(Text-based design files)
┄┄┄┄┄┄┄┄┄┄
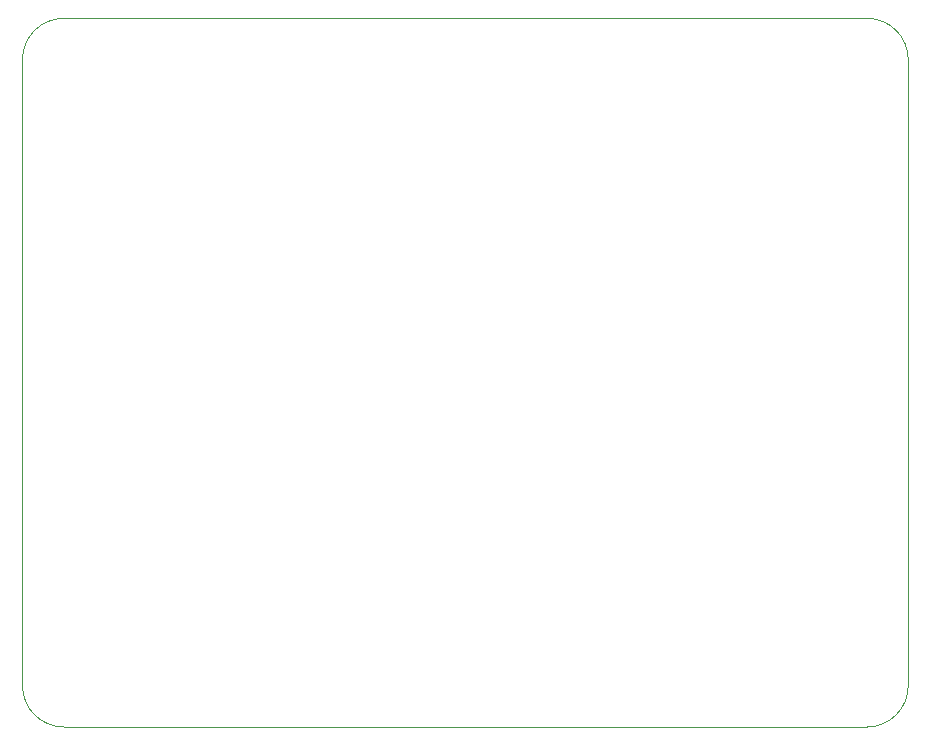
<source format=gbr>
%TF.GenerationSoftware,KiCad,Pcbnew,(7.0.0)*%
%TF.CreationDate,2023-05-21T11:33:29-07:00*%
%TF.ProjectId,smart_motor_controller,736d6172-745f-46d6-9f74-6f725f636f6e,0.1.1*%
%TF.SameCoordinates,Original*%
%TF.FileFunction,Profile,NP*%
%FSLAX46Y46*%
G04 Gerber Fmt 4.6, Leading zero omitted, Abs format (unit mm)*
G04 Created by KiCad (PCBNEW (7.0.0)) date 2023-05-21 11:33:29*
%MOMM*%
%LPD*%
G01*
G04 APERTURE LIST*
%TA.AperFunction,Profile*%
%ADD10C,0.050000*%
%TD*%
G04 APERTURE END LIST*
D10*
X123000000Y-59000000D02*
X123000000Y-112000000D01*
X126500000Y-115500000D02*
X194500000Y-115500000D01*
X198000000Y-112000000D02*
X198000000Y-59000000D01*
X126500000Y-55500000D02*
X194500000Y-55500000D01*
X126500000Y-55500000D02*
G75*
G03*
X123000000Y-59000000I0J-3500000D01*
G01*
X198000000Y-59000000D02*
G75*
G03*
X194500000Y-55500000I-3500000J0D01*
G01*
X194500000Y-115500000D02*
G75*
G03*
X198000000Y-112000000I0J3500000D01*
G01*
X123000000Y-112000000D02*
G75*
G03*
X126500000Y-115500000I3500000J0D01*
G01*
M02*

</source>
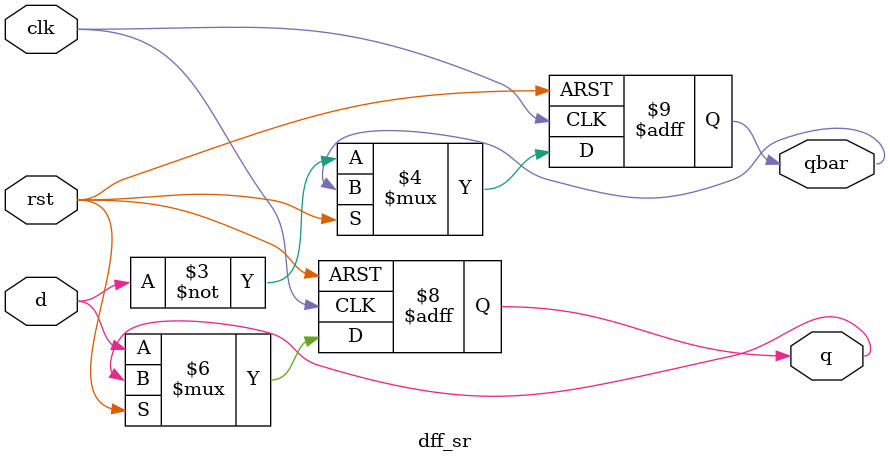
<source format=v>
module dff_sr(input d, input clk, input rst, output reg q, output reg qbar);

always@(posedge clk or posedge rst)
begin
//t12 <= d ? 1'b1:1'b0;
if(rst)
begin  q<=0; qbar<=1; end
else if (!rst)
begin 
q<=d;
qbar<=~d;
 end

end
endmodule

/* module dff_ar_tb();
reg d,clk,rst; wire q,qbar;
dff_sr u1(.d(d), .clk(clk), .rst(rst), .q(q), .qbar(qbar));

initial begin
	$dumpfile("dffar.vcd");
	$dumpvars(-1, u1);
end

always begin
clk=~clk;#5;
end

initial begin 
d=1;rst=1;clk=0;#10;
d=1;rst=0;#10;
d=0;rst=0;#10;
d=1;rst=0;#10;
d=1;rst=0;#5;
d=0;rst=0;#5;
#60 $finish;
end

endmodule
*/
</source>
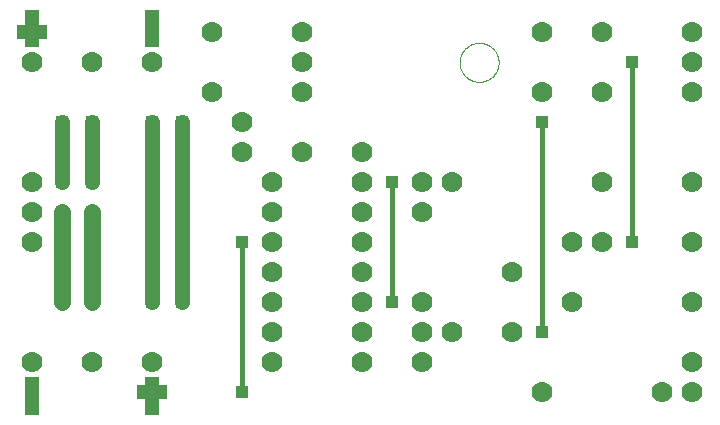
<source format=gtl>
G75*
%MOIN*%
%OFA0B0*%
%FSLAX25Y25*%
%IPPOS*%
%LPD*%
%AMOC8*
5,1,8,0,0,1.08239X$1,22.5*
%
%ADD10C,0.07000*%
%ADD11R,0.05000X0.10000*%
%ADD12R,0.10000X0.05000*%
%ADD13C,0.00000*%
%ADD14C,0.05000*%
%ADD15R,0.03962X0.03962*%
%ADD16C,0.01600*%
%ADD17C,0.05600*%
D10*
X0181256Y0052127D03*
X0201256Y0052127D03*
X0221256Y0052127D03*
X0261256Y0052127D03*
X0261256Y0062127D03*
X0261256Y0072127D03*
X0261256Y0082127D03*
X0261256Y0092127D03*
X0261256Y0102127D03*
X0261256Y0112127D03*
X0271256Y0122127D03*
X0291256Y0122127D03*
X0291256Y0112127D03*
X0291256Y0102127D03*
X0291256Y0092127D03*
X0291256Y0082127D03*
X0291256Y0072127D03*
X0291256Y0062127D03*
X0291256Y0052127D03*
X0311256Y0052127D03*
X0311256Y0062127D03*
X0321256Y0062127D03*
X0311256Y0072127D03*
X0341256Y0082127D03*
X0361256Y0092127D03*
X0371256Y0092127D03*
X0401256Y0092127D03*
X0401256Y0112127D03*
X0371256Y0112127D03*
X0321256Y0112127D03*
X0311256Y0112127D03*
X0311256Y0102127D03*
X0361256Y0072127D03*
X0341256Y0062127D03*
X0351256Y0042127D03*
X0391256Y0042127D03*
X0401256Y0042127D03*
X0401256Y0052127D03*
X0401256Y0072127D03*
X0401256Y0142127D03*
X0401256Y0152127D03*
X0401256Y0162127D03*
X0371256Y0162127D03*
X0351256Y0162127D03*
X0351256Y0142127D03*
X0371256Y0142127D03*
X0271256Y0142127D03*
X0271256Y0152127D03*
X0271256Y0162127D03*
X0241256Y0162127D03*
X0221256Y0152127D03*
X0201256Y0152127D03*
X0181256Y0152127D03*
X0241256Y0142127D03*
X0251256Y0132127D03*
X0251256Y0122127D03*
X0181256Y0112127D03*
X0181256Y0102127D03*
X0181256Y0092127D03*
D11*
X0181256Y0039627D03*
X0181256Y0042127D03*
X0221256Y0042127D03*
X0221256Y0039627D03*
X0221256Y0162127D03*
X0221256Y0164627D03*
X0181256Y0164627D03*
X0181256Y0162127D03*
D12*
X0181256Y0162127D03*
X0221256Y0042127D03*
D13*
X0323756Y0152127D02*
X0323758Y0152288D01*
X0323764Y0152448D01*
X0323774Y0152609D01*
X0323788Y0152769D01*
X0323806Y0152929D01*
X0323827Y0153088D01*
X0323853Y0153247D01*
X0323883Y0153405D01*
X0323916Y0153562D01*
X0323954Y0153719D01*
X0323995Y0153874D01*
X0324040Y0154028D01*
X0324089Y0154181D01*
X0324142Y0154333D01*
X0324198Y0154484D01*
X0324259Y0154633D01*
X0324322Y0154781D01*
X0324390Y0154927D01*
X0324461Y0155071D01*
X0324535Y0155213D01*
X0324613Y0155354D01*
X0324695Y0155492D01*
X0324780Y0155629D01*
X0324868Y0155763D01*
X0324960Y0155895D01*
X0325055Y0156025D01*
X0325153Y0156153D01*
X0325254Y0156278D01*
X0325358Y0156400D01*
X0325465Y0156520D01*
X0325575Y0156637D01*
X0325688Y0156752D01*
X0325804Y0156863D01*
X0325923Y0156972D01*
X0326044Y0157077D01*
X0326168Y0157180D01*
X0326294Y0157280D01*
X0326422Y0157376D01*
X0326553Y0157469D01*
X0326687Y0157559D01*
X0326822Y0157646D01*
X0326960Y0157729D01*
X0327099Y0157809D01*
X0327241Y0157885D01*
X0327384Y0157958D01*
X0327529Y0158027D01*
X0327676Y0158093D01*
X0327824Y0158155D01*
X0327974Y0158213D01*
X0328125Y0158268D01*
X0328278Y0158319D01*
X0328432Y0158366D01*
X0328587Y0158409D01*
X0328743Y0158448D01*
X0328899Y0158484D01*
X0329057Y0158515D01*
X0329215Y0158543D01*
X0329374Y0158567D01*
X0329534Y0158587D01*
X0329694Y0158603D01*
X0329854Y0158615D01*
X0330015Y0158623D01*
X0330176Y0158627D01*
X0330336Y0158627D01*
X0330497Y0158623D01*
X0330658Y0158615D01*
X0330818Y0158603D01*
X0330978Y0158587D01*
X0331138Y0158567D01*
X0331297Y0158543D01*
X0331455Y0158515D01*
X0331613Y0158484D01*
X0331769Y0158448D01*
X0331925Y0158409D01*
X0332080Y0158366D01*
X0332234Y0158319D01*
X0332387Y0158268D01*
X0332538Y0158213D01*
X0332688Y0158155D01*
X0332836Y0158093D01*
X0332983Y0158027D01*
X0333128Y0157958D01*
X0333271Y0157885D01*
X0333413Y0157809D01*
X0333552Y0157729D01*
X0333690Y0157646D01*
X0333825Y0157559D01*
X0333959Y0157469D01*
X0334090Y0157376D01*
X0334218Y0157280D01*
X0334344Y0157180D01*
X0334468Y0157077D01*
X0334589Y0156972D01*
X0334708Y0156863D01*
X0334824Y0156752D01*
X0334937Y0156637D01*
X0335047Y0156520D01*
X0335154Y0156400D01*
X0335258Y0156278D01*
X0335359Y0156153D01*
X0335457Y0156025D01*
X0335552Y0155895D01*
X0335644Y0155763D01*
X0335732Y0155629D01*
X0335817Y0155492D01*
X0335899Y0155354D01*
X0335977Y0155213D01*
X0336051Y0155071D01*
X0336122Y0154927D01*
X0336190Y0154781D01*
X0336253Y0154633D01*
X0336314Y0154484D01*
X0336370Y0154333D01*
X0336423Y0154181D01*
X0336472Y0154028D01*
X0336517Y0153874D01*
X0336558Y0153719D01*
X0336596Y0153562D01*
X0336629Y0153405D01*
X0336659Y0153247D01*
X0336685Y0153088D01*
X0336706Y0152929D01*
X0336724Y0152769D01*
X0336738Y0152609D01*
X0336748Y0152448D01*
X0336754Y0152288D01*
X0336756Y0152127D01*
X0336754Y0151966D01*
X0336748Y0151806D01*
X0336738Y0151645D01*
X0336724Y0151485D01*
X0336706Y0151325D01*
X0336685Y0151166D01*
X0336659Y0151007D01*
X0336629Y0150849D01*
X0336596Y0150692D01*
X0336558Y0150535D01*
X0336517Y0150380D01*
X0336472Y0150226D01*
X0336423Y0150073D01*
X0336370Y0149921D01*
X0336314Y0149770D01*
X0336253Y0149621D01*
X0336190Y0149473D01*
X0336122Y0149327D01*
X0336051Y0149183D01*
X0335977Y0149041D01*
X0335899Y0148900D01*
X0335817Y0148762D01*
X0335732Y0148625D01*
X0335644Y0148491D01*
X0335552Y0148359D01*
X0335457Y0148229D01*
X0335359Y0148101D01*
X0335258Y0147976D01*
X0335154Y0147854D01*
X0335047Y0147734D01*
X0334937Y0147617D01*
X0334824Y0147502D01*
X0334708Y0147391D01*
X0334589Y0147282D01*
X0334468Y0147177D01*
X0334344Y0147074D01*
X0334218Y0146974D01*
X0334090Y0146878D01*
X0333959Y0146785D01*
X0333825Y0146695D01*
X0333690Y0146608D01*
X0333552Y0146525D01*
X0333413Y0146445D01*
X0333271Y0146369D01*
X0333128Y0146296D01*
X0332983Y0146227D01*
X0332836Y0146161D01*
X0332688Y0146099D01*
X0332538Y0146041D01*
X0332387Y0145986D01*
X0332234Y0145935D01*
X0332080Y0145888D01*
X0331925Y0145845D01*
X0331769Y0145806D01*
X0331613Y0145770D01*
X0331455Y0145739D01*
X0331297Y0145711D01*
X0331138Y0145687D01*
X0330978Y0145667D01*
X0330818Y0145651D01*
X0330658Y0145639D01*
X0330497Y0145631D01*
X0330336Y0145627D01*
X0330176Y0145627D01*
X0330015Y0145631D01*
X0329854Y0145639D01*
X0329694Y0145651D01*
X0329534Y0145667D01*
X0329374Y0145687D01*
X0329215Y0145711D01*
X0329057Y0145739D01*
X0328899Y0145770D01*
X0328743Y0145806D01*
X0328587Y0145845D01*
X0328432Y0145888D01*
X0328278Y0145935D01*
X0328125Y0145986D01*
X0327974Y0146041D01*
X0327824Y0146099D01*
X0327676Y0146161D01*
X0327529Y0146227D01*
X0327384Y0146296D01*
X0327241Y0146369D01*
X0327099Y0146445D01*
X0326960Y0146525D01*
X0326822Y0146608D01*
X0326687Y0146695D01*
X0326553Y0146785D01*
X0326422Y0146878D01*
X0326294Y0146974D01*
X0326168Y0147074D01*
X0326044Y0147177D01*
X0325923Y0147282D01*
X0325804Y0147391D01*
X0325688Y0147502D01*
X0325575Y0147617D01*
X0325465Y0147734D01*
X0325358Y0147854D01*
X0325254Y0147976D01*
X0325153Y0148101D01*
X0325055Y0148229D01*
X0324960Y0148359D01*
X0324868Y0148491D01*
X0324780Y0148625D01*
X0324695Y0148762D01*
X0324613Y0148900D01*
X0324535Y0149041D01*
X0324461Y0149183D01*
X0324390Y0149327D01*
X0324322Y0149473D01*
X0324259Y0149621D01*
X0324198Y0149770D01*
X0324142Y0149921D01*
X0324089Y0150073D01*
X0324040Y0150226D01*
X0323995Y0150380D01*
X0323954Y0150535D01*
X0323916Y0150692D01*
X0323883Y0150849D01*
X0323853Y0151007D01*
X0323827Y0151166D01*
X0323806Y0151325D01*
X0323788Y0151485D01*
X0323774Y0151645D01*
X0323764Y0151806D01*
X0323758Y0151966D01*
X0323756Y0152127D01*
D14*
X0231256Y0132127D02*
X0231256Y0072127D01*
X0221256Y0072127D02*
X0221256Y0132127D01*
X0201256Y0132127D02*
X0201256Y0112127D01*
X0191256Y0112127D02*
X0191256Y0132127D01*
D15*
X0191256Y0132127D03*
X0201256Y0132127D03*
X0221256Y0132127D03*
X0231256Y0132127D03*
X0201256Y0112127D03*
X0191256Y0112127D03*
X0191256Y0102127D03*
X0201256Y0102127D03*
X0251256Y0092127D03*
X0231256Y0072127D03*
X0221256Y0072127D03*
X0201256Y0072127D03*
X0191256Y0072127D03*
X0251256Y0042127D03*
X0301256Y0072127D03*
X0351256Y0062127D03*
X0381256Y0092127D03*
X0351256Y0132127D03*
X0381256Y0152127D03*
X0301256Y0112127D03*
D16*
X0301256Y0072127D01*
X0351256Y0062127D02*
X0351256Y0132127D01*
X0381256Y0152127D02*
X0381256Y0092127D01*
X0251256Y0092127D02*
X0251256Y0042127D01*
D17*
X0201256Y0072127D02*
X0201256Y0102127D01*
X0191256Y0102127D02*
X0191256Y0072127D01*
M02*

</source>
┄┄┄┄┄┄┄┄┄┄
What is being asked:
Please go through the data and copy each line containing the word "LIST".

Solved exercise:
G04 APERTURE LIST*
G04 APERTURE END LIST*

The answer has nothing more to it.